Media ecology inevitably evokes the complex relationship between technology and nature. Through the centuries technologies have been used to dominate nature, in other terms to rationalize it, to make it profitable for the needs of the humans - a process which produces short term opulence and long term destruction. 

Introduced by Ernst Haeckel in 1866 the term ecology was meant to define the science which studies the relationships between organisms and their environment. Ecology as a political theory has emerged after the 2nd World War. 

At present it is clear that technology has become part of our environment, and that it is used to constantly modify nature. Throughout the industrial and the nuclear era technology invades ecosystems. It is difficult to separate technology from nature today. 

Marshall McLuhan was the first one to point this out. He said:
"We now live in a technologically prepared environment that blankets the earth itself. The humanly contrived environment of electric information and power has begun to take precedence over the old environment of "nature". Nature, as it were, begins to be the content of our technology" [5]

Although human technology does not affect all of nature, but only part of it (nature remains infinitely more vast and complex than our technological systems), McLuhan's statement certainly concerns our immediate natural environment. 

Extending McLuhan's thought Arthur Kroker argues that "technology has genuinely come alive as a living species... It has acquired organicity... It has its own forms of intelligence... its own principles of dynamic growth..." [6]

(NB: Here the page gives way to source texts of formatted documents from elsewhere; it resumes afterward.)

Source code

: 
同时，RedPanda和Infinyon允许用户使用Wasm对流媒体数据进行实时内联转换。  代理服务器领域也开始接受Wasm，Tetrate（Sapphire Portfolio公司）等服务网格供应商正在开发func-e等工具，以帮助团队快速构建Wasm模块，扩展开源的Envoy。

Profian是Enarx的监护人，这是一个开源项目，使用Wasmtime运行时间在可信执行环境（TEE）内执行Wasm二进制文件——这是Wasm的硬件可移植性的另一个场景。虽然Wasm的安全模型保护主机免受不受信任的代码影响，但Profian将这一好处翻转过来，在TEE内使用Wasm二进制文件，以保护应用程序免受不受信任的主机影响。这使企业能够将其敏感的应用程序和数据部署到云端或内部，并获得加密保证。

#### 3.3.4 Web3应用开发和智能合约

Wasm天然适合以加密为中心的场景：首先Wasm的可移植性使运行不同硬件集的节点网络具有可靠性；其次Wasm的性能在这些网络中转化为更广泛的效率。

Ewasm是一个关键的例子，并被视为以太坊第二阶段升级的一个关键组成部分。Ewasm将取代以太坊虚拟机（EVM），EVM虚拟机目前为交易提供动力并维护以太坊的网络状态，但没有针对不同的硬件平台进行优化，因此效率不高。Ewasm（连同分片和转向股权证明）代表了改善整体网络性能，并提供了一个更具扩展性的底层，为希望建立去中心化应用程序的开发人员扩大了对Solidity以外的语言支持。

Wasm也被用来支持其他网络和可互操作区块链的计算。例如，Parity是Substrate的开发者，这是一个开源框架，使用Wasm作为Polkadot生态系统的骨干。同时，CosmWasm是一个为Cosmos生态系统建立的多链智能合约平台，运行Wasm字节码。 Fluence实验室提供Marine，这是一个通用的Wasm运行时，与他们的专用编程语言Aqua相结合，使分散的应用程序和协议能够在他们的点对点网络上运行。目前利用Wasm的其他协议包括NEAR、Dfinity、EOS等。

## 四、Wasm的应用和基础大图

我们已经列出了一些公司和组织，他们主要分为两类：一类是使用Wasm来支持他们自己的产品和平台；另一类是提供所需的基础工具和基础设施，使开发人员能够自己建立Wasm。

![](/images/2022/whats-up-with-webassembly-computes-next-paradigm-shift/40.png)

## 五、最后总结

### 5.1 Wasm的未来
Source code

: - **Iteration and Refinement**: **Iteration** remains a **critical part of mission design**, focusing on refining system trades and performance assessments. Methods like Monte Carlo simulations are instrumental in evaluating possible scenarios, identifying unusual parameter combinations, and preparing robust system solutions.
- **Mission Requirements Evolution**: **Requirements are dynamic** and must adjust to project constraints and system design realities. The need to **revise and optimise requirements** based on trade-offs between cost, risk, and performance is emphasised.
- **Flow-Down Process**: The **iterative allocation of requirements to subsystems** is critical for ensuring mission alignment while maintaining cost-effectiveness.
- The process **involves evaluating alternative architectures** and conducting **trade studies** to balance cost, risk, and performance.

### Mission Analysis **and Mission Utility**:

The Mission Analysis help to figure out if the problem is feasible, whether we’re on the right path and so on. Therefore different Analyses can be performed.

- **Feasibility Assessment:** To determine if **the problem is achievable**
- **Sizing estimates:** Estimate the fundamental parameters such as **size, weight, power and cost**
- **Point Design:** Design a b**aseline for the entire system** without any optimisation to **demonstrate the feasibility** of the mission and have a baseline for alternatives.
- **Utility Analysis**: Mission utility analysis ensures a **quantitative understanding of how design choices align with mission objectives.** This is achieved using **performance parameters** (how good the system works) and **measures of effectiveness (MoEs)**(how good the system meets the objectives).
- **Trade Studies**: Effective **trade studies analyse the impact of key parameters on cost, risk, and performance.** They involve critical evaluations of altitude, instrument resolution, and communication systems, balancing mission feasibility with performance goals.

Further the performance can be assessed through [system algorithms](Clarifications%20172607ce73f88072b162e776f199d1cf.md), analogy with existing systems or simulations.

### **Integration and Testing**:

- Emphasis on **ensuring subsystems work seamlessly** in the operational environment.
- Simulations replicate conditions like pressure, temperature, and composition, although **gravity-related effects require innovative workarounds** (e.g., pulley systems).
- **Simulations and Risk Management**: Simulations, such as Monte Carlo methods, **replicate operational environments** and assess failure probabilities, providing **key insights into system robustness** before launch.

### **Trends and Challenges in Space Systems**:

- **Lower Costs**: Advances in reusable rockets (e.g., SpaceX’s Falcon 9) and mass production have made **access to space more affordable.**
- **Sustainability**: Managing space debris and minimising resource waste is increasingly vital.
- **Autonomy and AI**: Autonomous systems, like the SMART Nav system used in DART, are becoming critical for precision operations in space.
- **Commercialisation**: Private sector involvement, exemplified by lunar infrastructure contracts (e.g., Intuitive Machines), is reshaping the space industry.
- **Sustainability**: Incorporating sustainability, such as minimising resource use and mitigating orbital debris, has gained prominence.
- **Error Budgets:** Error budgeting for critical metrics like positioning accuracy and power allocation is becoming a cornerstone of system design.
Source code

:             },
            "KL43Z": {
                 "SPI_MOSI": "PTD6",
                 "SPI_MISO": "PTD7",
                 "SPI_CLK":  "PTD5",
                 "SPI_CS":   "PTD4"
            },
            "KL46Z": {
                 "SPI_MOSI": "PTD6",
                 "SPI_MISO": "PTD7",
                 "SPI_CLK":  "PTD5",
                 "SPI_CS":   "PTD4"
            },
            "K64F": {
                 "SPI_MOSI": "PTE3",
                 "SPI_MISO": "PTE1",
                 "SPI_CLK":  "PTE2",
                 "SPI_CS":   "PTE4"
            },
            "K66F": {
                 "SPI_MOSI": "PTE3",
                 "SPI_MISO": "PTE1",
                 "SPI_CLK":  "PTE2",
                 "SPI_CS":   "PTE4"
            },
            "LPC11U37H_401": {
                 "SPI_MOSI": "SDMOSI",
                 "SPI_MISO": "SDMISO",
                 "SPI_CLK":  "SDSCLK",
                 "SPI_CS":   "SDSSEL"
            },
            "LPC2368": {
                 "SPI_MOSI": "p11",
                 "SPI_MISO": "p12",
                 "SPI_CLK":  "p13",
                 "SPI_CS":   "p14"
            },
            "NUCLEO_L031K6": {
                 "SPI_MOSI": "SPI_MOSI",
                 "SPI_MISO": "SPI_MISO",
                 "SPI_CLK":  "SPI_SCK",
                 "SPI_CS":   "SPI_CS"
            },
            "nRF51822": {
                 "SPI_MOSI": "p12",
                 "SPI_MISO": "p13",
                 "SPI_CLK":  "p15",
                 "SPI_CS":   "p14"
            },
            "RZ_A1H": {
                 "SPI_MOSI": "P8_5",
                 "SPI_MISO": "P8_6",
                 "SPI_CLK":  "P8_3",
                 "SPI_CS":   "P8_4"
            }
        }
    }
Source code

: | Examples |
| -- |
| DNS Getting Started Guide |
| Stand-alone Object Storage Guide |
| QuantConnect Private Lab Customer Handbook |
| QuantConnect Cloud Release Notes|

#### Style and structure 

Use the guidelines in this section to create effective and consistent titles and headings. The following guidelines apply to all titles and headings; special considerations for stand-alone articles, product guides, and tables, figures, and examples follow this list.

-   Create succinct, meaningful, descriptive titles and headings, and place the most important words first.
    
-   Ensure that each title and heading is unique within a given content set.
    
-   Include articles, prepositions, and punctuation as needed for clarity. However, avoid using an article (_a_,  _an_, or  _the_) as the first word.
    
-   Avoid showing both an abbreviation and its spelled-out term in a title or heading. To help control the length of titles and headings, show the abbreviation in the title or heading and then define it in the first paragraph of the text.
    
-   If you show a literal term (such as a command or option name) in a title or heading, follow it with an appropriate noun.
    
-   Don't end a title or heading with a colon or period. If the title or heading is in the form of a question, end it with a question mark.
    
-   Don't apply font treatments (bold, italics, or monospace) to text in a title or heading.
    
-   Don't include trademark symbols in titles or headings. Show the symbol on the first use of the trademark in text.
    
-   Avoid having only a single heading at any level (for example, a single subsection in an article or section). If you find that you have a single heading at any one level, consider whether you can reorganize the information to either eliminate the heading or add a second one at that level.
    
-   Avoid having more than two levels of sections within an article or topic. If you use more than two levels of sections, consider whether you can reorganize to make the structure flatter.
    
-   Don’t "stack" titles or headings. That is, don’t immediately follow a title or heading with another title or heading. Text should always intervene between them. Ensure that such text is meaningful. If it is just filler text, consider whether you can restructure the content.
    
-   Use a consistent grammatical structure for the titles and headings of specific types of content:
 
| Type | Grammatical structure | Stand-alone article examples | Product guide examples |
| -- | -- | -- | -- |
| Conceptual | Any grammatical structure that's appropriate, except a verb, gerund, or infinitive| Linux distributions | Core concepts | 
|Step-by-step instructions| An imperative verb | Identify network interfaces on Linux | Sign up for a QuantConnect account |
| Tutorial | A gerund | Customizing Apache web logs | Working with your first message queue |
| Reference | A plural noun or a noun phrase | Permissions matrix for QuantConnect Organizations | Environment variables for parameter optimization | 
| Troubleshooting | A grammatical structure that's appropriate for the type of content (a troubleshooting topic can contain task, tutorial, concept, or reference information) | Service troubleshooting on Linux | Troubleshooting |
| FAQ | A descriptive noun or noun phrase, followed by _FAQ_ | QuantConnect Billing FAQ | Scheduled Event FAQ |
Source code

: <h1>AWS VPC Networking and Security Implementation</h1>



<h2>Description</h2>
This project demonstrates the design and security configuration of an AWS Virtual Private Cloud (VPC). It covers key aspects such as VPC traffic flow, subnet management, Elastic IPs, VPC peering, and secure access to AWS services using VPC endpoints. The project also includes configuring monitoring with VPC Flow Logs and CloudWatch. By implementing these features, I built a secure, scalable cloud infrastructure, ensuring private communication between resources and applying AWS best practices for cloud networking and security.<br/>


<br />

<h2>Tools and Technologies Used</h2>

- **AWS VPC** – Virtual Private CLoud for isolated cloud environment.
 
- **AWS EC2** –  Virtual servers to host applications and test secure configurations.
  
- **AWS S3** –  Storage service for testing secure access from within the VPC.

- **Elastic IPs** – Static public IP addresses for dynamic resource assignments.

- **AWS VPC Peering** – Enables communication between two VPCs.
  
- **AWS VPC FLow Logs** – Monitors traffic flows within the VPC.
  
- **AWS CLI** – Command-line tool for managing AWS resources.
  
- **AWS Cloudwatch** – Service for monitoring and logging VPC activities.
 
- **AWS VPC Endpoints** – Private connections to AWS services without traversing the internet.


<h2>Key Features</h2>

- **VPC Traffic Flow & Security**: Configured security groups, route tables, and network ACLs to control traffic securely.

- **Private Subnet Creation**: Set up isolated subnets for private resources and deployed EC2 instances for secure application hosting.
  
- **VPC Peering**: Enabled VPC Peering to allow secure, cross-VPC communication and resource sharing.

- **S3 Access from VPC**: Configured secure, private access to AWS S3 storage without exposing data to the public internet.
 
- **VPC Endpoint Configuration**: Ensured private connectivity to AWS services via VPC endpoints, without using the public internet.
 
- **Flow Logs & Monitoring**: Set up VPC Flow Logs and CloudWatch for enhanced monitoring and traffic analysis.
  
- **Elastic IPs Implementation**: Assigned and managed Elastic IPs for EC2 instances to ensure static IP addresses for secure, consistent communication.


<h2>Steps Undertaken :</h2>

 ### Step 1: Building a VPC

If we consider technologies as species, we are confronted with an ironic fact (fate). The ideology of domination which provokes the tension between technology and nature is transferred inside the technological art field, where up-to-date technologies' promotion induces less recent technologies' extinction. 

The alternative of a media ecology which we propose attempts to value and defend the vast variety of technological phenomena which energize the field of the arts in the industrial and post industrial era. This implies a non exclusive viewpoint which embraces both analogue and digital processes, light media and high technology, respecting their complementarity. 

For example light-weight technologies have the advantage of low cost and therefore high mobility through independent production. In that respect they have a certain subversive potential. They are often experienced as direct body and gaze extensions. They are apt to explore intimacy. Advanced technologies invested by artists may also have a subversive potential insofar as their consumer function may be short-circuited by the imaginary. Advanced technologies may encourage more abstractized views related to scientific models. They integrate higher degrees of mediation. Past technologies may be powerful activators of cultural memory, as well as catalysts for a critical reading of the present. They often testify to dimensions lost. For instance, precinematic apparatus have a poetic potential which is absent from information systems. On the other hand state-of-the-art technologies are mirrors of our social and cultural mapped future. It is crucial to explore their potential and explode their limits. 

If we take into account that the invention of photographic, chronophotographic and cinematic devices dates from the nineteenth century, we face the fact that technologies have a complex aesthetic history and that they are therefore components of a cultural memory. There are many ways of reading history (just as there are many ways of treating memory). The dominant way is to view History as a single, universal and linear narrative. The power implications of this view of history are well known. As artists and curators we adopt a non linear complex approach and consider the different technologies which have emerged within the two last centuries as a constellation. Or, as a network, a field of interactions.